▶ Exercise requirements: Copy the entries exactly. Their pictures do not belong in the copy.

[Task data — start]

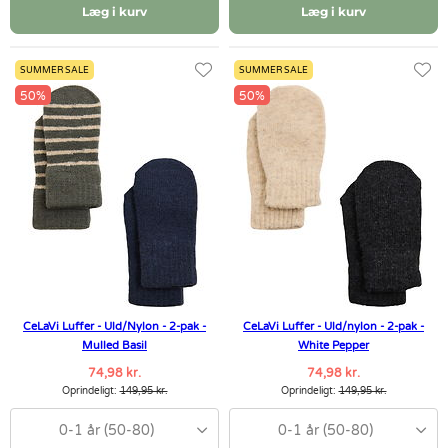
Læg i kurv
Læg i kurv
SUMMER SALE
SUMMER SALE
50%
50%
CeLaVi Luffer - Uld/Nylon - 2-pak -
CeLaVi Luffer - Uld/nylon - 2-pak -
Mulled Basil
White Pepper
74,98 kr.
74,98 kr.
Oprindeligt:
149,95 kr.
Oprindeligt:
149,95 kr.
0-1 år (50-80)
0-1 år (50-80)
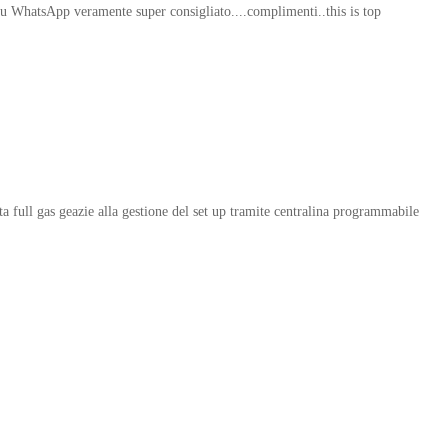
 su WhatsApp veramente super consigliato....complimenti..this is top
ta full gas geazie alla gestione del set up tramite centralina programmabile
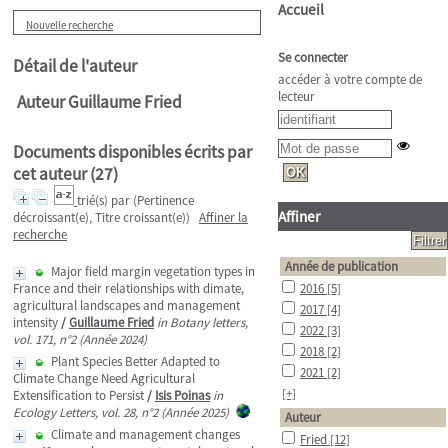
Accueil
Nouvelle recherche
Se connecter
Détail de l'auteur
accéder à votre compte de
lecteur
Auteur Guillaume Fried
Documents disponibles écrits par
cet auteur (
27
)
trié(s) par
(Pertinence
Affiner
décroissant(e), Titre croissant(e))
Affiner la
recherche
Année de publication
Major field margin vegetation types in
France and their relationships with dimate,
2016
[5]
agricultural landscapes and management
2017
[4]
intensity
/
Guillaume Fried
in Botany letters,
2022
[3]
vol. 171, n°2 (Année 2024)
2018
[2]
Plant Species Better Adapted to
2021
[2]
Climate Change Need Agricultural
[+]
Extensification to Persist
/
Isis Poinas
in
Ecology Letters, vol. 28, n°2 (Année 2025)
Auteur
Climate and management changes
Fried
[12]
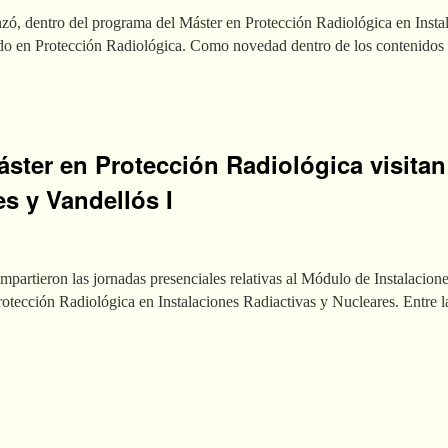
ó, dentro del programa del Máster en Protección Radiológica en Instal
do en Protección Radiológica. Como novedad dentro de los contenidos
ster en Protección Radiológica visitan 
s y Vandellós I
mpartieron las jornadas presenciales relativas al Módulo de Instalacion
rotección Radiológica en Instalaciones Radiactivas y Nucleares. Entre la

[Task data — finish]

▶ Answer below:
Læg i kurv
Læg i kurv
SUMMER SALE
SUMMER SALE
50%
50%
CeLaVi Luffer - Uld/Nylon - 2-pak -
CeLaVi Luffer - Uld/nylon - 2-pak -
Mulled Basil
White Pepper
74,98 kr.
74,98 kr.
Oprindeligt:
149,95 kr.
Oprindeligt:
149,95 kr.
0-1 år (50-80)
0-1 år (50-80)
 su WhatsApp veramente super consigliato....complimenti..this is top
ta full gas geazie alla gestione del set up tramite centralina programmabile
Accueil
Nouvelle recherche
Se connecter
Détail de l'auteur
accéder à votre compte de
lecteur
Auteur Guillaume Fried
Documents disponibles écrits par
cet auteur (
27
)
trié(s) par
(Pertinence
Affiner
décroissant(e), Titre croissant(e))
Affiner la
recherche
Année de publication
Major field margin vegetation types in
France and their relationships with dimate,
2016
[5]
agricultural landscapes and management
2017
[4]
intensity
/
Guillaume Fried
in Botany letters,
2022
[3]
vol. 171, n°2 (Année 2024)
2018
[2]
Plant Species Better Adapted to
2021
[2]
Climate Change Need Agricultural
[+]
Extensification to Persist
/
Isis Poinas
in
Ecology Letters, vol. 28, n°2 (Année 2025)
Auteur
Climate and management changes
Fried
[12]
ó, dentro del programa del Máster en Protección Radiológica en Instal
do en Protección Radiológica. Como novedad dentro de los contenidos
ster en Protección Radiológica visitan 
s y Vandellós I
mpartieron las jornadas presenciales relativas al Módulo de Instalacion
rotección Radiológica en Instalaciones Radiactivas y Nucleares. Entre la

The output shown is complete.